Gather all lines in the records below that include the word "budou".

+-------+

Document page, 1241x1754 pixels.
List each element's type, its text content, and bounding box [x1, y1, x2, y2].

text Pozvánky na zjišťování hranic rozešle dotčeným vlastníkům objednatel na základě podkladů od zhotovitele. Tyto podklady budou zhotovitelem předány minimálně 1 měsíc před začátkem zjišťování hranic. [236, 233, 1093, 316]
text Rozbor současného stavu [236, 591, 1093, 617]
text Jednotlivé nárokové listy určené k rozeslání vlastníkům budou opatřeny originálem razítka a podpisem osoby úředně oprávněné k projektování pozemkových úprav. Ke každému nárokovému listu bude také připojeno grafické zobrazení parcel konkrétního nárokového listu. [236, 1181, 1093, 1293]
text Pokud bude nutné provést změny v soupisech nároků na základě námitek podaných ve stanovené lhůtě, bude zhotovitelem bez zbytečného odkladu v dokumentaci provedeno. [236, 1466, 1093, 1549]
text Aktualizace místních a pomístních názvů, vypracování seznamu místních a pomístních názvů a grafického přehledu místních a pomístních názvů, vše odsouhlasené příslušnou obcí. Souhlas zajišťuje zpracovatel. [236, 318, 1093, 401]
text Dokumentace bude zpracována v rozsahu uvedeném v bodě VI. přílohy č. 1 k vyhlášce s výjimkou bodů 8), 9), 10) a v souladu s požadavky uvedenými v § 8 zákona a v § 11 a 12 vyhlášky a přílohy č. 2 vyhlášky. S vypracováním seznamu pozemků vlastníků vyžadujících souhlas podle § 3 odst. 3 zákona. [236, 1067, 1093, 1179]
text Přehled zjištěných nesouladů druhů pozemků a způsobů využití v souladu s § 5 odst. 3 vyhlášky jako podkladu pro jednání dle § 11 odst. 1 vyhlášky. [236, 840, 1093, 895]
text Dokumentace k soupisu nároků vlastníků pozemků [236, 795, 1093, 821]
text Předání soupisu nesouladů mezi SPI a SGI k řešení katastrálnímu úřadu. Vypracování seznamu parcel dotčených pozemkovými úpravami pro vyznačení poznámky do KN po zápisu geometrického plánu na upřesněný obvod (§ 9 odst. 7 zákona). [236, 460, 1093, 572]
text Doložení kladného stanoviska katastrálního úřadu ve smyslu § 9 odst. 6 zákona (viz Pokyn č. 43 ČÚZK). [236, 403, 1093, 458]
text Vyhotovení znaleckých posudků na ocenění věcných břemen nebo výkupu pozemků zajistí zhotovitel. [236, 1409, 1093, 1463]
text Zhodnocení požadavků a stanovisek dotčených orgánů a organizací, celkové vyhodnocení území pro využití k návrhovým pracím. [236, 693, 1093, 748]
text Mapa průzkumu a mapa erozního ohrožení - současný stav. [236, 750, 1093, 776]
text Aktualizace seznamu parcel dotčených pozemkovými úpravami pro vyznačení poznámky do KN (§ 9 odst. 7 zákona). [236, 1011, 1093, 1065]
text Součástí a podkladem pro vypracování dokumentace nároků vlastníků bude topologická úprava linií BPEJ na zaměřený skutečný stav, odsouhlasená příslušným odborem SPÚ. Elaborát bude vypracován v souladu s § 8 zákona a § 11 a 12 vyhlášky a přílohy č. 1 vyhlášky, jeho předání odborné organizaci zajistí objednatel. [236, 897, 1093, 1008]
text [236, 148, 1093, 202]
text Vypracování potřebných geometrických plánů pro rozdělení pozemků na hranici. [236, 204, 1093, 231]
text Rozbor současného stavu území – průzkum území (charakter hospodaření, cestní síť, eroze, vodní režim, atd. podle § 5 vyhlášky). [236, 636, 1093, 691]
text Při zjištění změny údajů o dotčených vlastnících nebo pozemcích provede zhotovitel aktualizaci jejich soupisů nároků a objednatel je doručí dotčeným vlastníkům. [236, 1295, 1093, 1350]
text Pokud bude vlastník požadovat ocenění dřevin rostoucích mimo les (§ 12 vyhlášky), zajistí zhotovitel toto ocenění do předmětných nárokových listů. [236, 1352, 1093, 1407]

+-------+

Task answer —
text Pozvánky na zjišťování hranic rozešle dotčeným vlastníkům objednatel na základě podkladů od zhotovitele. Tyto podklady budou zhotovitelem předány minimálně 1 měsíc před začátkem zjišťování hranic. [236, 233, 1093, 316]
text Jednotlivé nárokové listy určené k rozeslání vlastníkům budou opatřeny originálem razítka a podpisem osoby úředně oprávněné k projektování pozemkových úprav. Ke každému nárokovému listu bude také připojeno grafické zobrazení parcel konkrétního nárokového listu. [236, 1181, 1093, 1293]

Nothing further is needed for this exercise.